The Monetary Policy-Makers Have Met The Enemy.
https://unpublishedottawa.com/letter/395388/monetary-policy-makers-have-...

Here in Alberta some wear a shirt which mocks Kenny's red herring factory, A.K.A. the Canadian Energy Centre. Among other things, it says, "Fear the future. Repeat the past'. These six words contain the entire strategy of the fossil fools.

A national plan to electrify our energy systems is exactly what we need now. It will create sustainable jobs, and if done right, involve everyone in transforming our communities from a dependence on planet killing hydrocarbons, to a clean green economy.
We can eliminate waste and build local resilience. Retrofitting our homes will make us all healthier and provide meaningful work for the next generation of worker.

Let's refuse the fossil led war games and genuinely build back together. It could be a lot of fun.

It would also help to put a huge export tax on fossil fuels. That way, reducing domestic demand actually pushes domestic production down.

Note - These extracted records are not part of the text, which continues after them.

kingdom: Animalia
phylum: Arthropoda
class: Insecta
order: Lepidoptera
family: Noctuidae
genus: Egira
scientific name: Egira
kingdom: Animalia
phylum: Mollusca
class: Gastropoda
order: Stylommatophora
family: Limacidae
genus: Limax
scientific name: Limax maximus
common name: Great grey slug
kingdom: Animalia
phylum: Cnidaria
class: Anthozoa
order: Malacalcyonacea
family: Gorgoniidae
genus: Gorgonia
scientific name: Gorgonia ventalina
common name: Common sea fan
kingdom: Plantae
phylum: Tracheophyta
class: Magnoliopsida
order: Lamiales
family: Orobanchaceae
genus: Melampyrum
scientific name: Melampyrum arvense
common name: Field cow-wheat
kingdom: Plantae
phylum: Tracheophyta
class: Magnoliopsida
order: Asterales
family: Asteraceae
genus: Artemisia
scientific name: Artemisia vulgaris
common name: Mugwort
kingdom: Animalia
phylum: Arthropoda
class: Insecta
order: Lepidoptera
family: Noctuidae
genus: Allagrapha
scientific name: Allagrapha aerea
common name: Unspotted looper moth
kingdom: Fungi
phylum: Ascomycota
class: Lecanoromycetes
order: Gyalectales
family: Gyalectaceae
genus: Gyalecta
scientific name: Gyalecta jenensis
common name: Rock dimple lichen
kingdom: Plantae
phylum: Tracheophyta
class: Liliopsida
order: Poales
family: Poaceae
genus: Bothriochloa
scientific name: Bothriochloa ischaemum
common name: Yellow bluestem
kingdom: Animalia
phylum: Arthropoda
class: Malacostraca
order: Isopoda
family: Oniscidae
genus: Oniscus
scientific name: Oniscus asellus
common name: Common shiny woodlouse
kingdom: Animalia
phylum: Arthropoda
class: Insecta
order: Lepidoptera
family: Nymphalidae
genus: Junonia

Problem with governments, banks/insurance, business/industry at this point is that none of them are accountable to a body that isn't missing at least one of intelligence, conscience, integrity. That's how we got to where we are now.
And unfortunately, unless something changes dramatically, they'll be serving up more of the same.

Re: "the job of relieving this inflationary pressure falls mostly to our central bankers and their ability to raise interest rates"

First, the price of driving to the cottage isn't foremost on the majority of Canadians' budgets: it's just paying for the groceries. I, for one, am skeptical that the cost of Ontario leeks, raised last year, has in winter storage doubled. Neither does the increase in fuel reasonably account for anything near the actual price increases at the supermarket.

Second, banks' profits have continually risen quarter over quarter for ages, and dramatically so since just before the pandemic.

Third, over the fall of '19 and beyond, the grocery chains' profits have risen to record heights, quarter over quarter. It's not a matter of an individual grocery company's market share: it's the combined effect.

I.e., it's greed. I fail to understand how making it more difficult, and for some people impossible, to buy any kind of fresh fruit and vegies, will rein in the greed of resource extractors and purveyors of essentials alike.

It's just another mandated shift of goods and money from the lower rungs of the SES ladder to the top.